Crude Oil ETFs Reflect Modest Gains Amid Hurricane Sally | ETF Trends

After a sharp selloff last week, crude oil prices are climbing higher Tuesday afternoon, ahead of the weekly crude inventory data releases, but traders are still leery about the speed of the recovery in worldwide crude demand.

Gains in crude are being partially driven by Hurricane Sally, a category two hurricane, that is a threat to both Gulf of Mexico operations and Gulf coast refiners as the storm approaches the Louisiana coastline. Around 25 percent of crude production has been closed, but offshore drillers are already readying themselves for a rapid recovery of production if necessary.

The Gulf of Mexico closure resulted in modest gains in oil prices on Tuesday morning. As of just after 1pm EST, West Texas Intermediate crude oil futures gained 3.10%, reaching as high as $38.43 a barrel, after trading as low as $37.06 earlier in the session. Meanwhile Brent crude climbed above $40.
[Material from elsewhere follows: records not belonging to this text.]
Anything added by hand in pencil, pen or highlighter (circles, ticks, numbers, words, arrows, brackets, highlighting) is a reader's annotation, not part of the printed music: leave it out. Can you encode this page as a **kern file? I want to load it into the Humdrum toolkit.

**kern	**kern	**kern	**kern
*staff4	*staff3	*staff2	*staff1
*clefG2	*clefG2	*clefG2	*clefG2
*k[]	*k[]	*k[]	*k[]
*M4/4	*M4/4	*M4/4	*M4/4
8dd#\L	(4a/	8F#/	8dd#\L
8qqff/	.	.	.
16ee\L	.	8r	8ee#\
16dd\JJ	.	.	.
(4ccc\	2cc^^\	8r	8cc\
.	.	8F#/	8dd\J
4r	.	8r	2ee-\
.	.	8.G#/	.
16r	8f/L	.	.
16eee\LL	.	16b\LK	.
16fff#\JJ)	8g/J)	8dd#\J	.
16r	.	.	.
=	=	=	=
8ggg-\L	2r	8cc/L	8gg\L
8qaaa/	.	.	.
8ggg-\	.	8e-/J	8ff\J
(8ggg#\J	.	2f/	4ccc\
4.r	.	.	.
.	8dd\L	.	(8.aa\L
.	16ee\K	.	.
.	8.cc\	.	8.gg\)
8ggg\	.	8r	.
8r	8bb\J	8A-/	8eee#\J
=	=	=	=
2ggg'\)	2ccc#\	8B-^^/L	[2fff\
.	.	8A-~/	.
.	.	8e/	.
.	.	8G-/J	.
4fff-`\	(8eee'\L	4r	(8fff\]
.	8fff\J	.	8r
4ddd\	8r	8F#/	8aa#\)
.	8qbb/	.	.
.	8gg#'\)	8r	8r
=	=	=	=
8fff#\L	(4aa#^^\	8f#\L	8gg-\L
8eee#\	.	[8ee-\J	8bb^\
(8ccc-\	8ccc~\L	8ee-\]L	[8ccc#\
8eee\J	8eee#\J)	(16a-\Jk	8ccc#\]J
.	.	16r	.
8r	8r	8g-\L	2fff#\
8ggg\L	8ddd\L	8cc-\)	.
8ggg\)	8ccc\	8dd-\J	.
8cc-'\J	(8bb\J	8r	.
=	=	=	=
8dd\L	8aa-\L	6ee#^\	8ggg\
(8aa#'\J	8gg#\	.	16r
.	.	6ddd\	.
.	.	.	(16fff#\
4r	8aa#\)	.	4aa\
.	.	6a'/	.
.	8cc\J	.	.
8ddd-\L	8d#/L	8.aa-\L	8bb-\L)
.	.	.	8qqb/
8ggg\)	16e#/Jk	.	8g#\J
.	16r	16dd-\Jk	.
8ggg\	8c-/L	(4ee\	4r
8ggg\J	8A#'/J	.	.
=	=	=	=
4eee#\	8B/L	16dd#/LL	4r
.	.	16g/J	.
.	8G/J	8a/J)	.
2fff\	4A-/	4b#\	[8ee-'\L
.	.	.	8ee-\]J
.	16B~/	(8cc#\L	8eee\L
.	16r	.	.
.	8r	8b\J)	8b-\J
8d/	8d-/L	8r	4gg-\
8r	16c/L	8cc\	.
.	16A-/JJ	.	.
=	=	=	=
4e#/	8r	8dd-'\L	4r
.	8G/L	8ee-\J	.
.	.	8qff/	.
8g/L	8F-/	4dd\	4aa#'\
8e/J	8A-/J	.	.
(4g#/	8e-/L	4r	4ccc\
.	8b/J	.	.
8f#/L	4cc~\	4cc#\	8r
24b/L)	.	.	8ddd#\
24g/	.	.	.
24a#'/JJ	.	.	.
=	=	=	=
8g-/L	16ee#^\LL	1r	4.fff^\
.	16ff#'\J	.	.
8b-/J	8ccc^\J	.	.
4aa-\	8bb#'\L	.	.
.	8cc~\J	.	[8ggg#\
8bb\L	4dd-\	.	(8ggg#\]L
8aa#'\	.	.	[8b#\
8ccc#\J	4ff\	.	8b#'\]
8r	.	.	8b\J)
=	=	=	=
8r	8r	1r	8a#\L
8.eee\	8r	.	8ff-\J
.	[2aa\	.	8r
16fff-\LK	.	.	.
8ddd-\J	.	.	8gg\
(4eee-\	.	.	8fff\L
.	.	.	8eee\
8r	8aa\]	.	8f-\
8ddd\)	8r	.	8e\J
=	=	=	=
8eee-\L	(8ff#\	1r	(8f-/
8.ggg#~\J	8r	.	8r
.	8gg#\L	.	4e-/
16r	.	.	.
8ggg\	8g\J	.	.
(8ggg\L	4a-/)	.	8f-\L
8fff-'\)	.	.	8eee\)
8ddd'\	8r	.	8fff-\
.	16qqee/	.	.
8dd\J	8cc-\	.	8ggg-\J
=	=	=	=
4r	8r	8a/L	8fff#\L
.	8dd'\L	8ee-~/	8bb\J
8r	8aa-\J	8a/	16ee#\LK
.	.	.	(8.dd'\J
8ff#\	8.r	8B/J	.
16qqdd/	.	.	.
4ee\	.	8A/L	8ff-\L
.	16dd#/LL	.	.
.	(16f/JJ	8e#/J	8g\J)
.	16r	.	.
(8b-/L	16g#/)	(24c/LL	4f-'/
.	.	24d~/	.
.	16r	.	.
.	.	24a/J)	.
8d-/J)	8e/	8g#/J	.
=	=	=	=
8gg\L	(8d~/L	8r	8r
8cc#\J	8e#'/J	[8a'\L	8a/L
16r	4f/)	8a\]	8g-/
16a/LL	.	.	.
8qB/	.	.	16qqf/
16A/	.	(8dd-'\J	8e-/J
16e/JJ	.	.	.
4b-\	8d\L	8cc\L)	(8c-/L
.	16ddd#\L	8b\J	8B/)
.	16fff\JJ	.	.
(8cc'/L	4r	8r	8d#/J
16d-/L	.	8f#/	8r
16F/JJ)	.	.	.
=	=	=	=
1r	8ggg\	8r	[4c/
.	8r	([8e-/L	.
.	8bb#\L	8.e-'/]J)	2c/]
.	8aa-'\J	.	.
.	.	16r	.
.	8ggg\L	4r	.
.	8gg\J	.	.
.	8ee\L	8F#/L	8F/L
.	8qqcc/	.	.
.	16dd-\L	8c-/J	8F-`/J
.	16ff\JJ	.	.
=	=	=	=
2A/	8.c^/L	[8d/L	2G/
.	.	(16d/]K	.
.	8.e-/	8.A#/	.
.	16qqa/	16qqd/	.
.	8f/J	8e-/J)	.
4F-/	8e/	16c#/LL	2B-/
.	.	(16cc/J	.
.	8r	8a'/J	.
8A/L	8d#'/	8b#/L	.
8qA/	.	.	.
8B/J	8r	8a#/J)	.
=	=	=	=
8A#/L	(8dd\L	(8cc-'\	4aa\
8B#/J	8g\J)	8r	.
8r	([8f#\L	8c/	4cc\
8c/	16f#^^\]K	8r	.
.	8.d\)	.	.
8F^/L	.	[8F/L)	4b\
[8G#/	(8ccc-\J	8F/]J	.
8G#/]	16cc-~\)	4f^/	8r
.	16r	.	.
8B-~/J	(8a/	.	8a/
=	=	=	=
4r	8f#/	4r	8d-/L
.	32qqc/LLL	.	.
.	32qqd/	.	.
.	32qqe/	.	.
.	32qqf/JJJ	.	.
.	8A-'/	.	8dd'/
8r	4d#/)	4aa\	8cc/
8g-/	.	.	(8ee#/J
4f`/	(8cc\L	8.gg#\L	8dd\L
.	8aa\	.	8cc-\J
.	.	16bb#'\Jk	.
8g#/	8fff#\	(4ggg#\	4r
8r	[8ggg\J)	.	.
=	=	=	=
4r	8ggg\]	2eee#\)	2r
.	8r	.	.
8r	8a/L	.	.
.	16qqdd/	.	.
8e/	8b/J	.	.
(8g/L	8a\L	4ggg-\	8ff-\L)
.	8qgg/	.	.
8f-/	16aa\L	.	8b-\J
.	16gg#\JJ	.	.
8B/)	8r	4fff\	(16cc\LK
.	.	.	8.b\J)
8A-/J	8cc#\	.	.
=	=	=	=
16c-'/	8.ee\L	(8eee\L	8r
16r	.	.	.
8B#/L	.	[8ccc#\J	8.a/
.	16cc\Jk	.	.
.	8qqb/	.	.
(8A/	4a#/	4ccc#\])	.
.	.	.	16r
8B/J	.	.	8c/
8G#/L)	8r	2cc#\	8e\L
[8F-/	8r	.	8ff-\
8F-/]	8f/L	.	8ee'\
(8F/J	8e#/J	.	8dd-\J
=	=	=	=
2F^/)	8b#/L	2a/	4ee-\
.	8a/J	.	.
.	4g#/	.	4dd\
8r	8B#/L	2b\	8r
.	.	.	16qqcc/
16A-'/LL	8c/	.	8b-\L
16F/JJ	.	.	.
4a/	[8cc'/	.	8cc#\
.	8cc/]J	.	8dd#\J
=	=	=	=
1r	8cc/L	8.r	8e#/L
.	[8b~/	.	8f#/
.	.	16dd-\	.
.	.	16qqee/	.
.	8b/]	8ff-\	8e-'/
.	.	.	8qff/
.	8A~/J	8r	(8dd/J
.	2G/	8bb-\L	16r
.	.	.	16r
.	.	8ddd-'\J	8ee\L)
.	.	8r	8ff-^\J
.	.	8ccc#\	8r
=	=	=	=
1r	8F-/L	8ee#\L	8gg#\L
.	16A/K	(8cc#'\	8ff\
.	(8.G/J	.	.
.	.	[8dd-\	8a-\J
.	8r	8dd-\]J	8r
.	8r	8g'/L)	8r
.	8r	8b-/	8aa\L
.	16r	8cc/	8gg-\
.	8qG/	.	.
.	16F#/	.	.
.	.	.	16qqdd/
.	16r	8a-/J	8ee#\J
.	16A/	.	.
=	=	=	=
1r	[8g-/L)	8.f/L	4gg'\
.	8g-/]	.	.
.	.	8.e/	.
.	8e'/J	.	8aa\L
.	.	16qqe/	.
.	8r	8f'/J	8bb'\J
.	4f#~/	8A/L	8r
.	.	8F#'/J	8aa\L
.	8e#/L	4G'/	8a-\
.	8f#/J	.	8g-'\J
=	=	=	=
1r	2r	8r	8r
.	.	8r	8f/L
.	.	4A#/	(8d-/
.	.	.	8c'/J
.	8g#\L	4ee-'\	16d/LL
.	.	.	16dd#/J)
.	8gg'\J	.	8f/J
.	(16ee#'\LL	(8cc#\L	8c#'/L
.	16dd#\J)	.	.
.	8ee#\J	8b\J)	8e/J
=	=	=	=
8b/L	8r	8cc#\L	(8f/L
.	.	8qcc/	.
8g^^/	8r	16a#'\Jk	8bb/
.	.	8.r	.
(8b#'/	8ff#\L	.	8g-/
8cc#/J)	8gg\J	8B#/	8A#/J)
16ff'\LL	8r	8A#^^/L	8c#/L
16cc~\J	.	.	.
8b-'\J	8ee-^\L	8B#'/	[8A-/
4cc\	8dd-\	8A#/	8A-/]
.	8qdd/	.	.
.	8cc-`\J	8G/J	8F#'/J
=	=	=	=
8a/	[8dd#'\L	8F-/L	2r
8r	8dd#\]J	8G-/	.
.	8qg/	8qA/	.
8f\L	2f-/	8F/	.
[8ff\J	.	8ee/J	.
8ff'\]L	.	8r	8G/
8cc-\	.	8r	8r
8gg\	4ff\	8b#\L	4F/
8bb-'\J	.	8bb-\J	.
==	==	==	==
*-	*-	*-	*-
Crude oil ETFs are gaining ground amid the news as well. The United States Oil Fund (USO) rallied 2.04% while the SPDR S&P Oil & Gas Exploration & Production ETF (XOP) added a more modest 0.84%.

On Monday, the IEA published its adjusted demand forecast for 2020, lowering its prior projections by 200,000 bpd to 91.7 bpd, which is a slight improvement over OPEC’s 90.2 million bpd forecast.

After a few months of quick demand recovery following the April historic lows, the International Energy Agency now predicts there will be difficulties in generating further recovery of crude demand, projecting the speed of recovery to fall off significantly as most of the ‘’easy gains’’ have already been gleaned from the market.

With the coronavirus still having a dramatic impact on global demand, most analysts and energy executives are more concerned about air travel and jet fuel demand, which represents the greatest mid to long-term threat for oil markets, rather than about gasoline used for car travel. With such a key impact on crude oil demand, industry executives even suggested that refiners should adjust their product output away from jet fuel, if possible at all.

The IEA also cut its forecast for crude inventory draws for the last few months of 2020, noting that commercial crude stocks notched an all-time high of 3.225 billion barrels in July.

The agency says that impacts from a fresh wave of the coronavirus  in many countries prompted the revised forecast. Global demand from January to July fell by 10.5 million BPD compared to last year due to effects from Covid-19.

Refineries are also struggling as well say experts.

“Covid-19 has just absolutely killed the more inefficient refineries and now they have negative refining margins, so they can’t work at all,” said Bjarne Schieldrop, chief commodities analyst at Swedish financial group SEB recently. “You have refineries going out of business and a huge surplus of capacity.”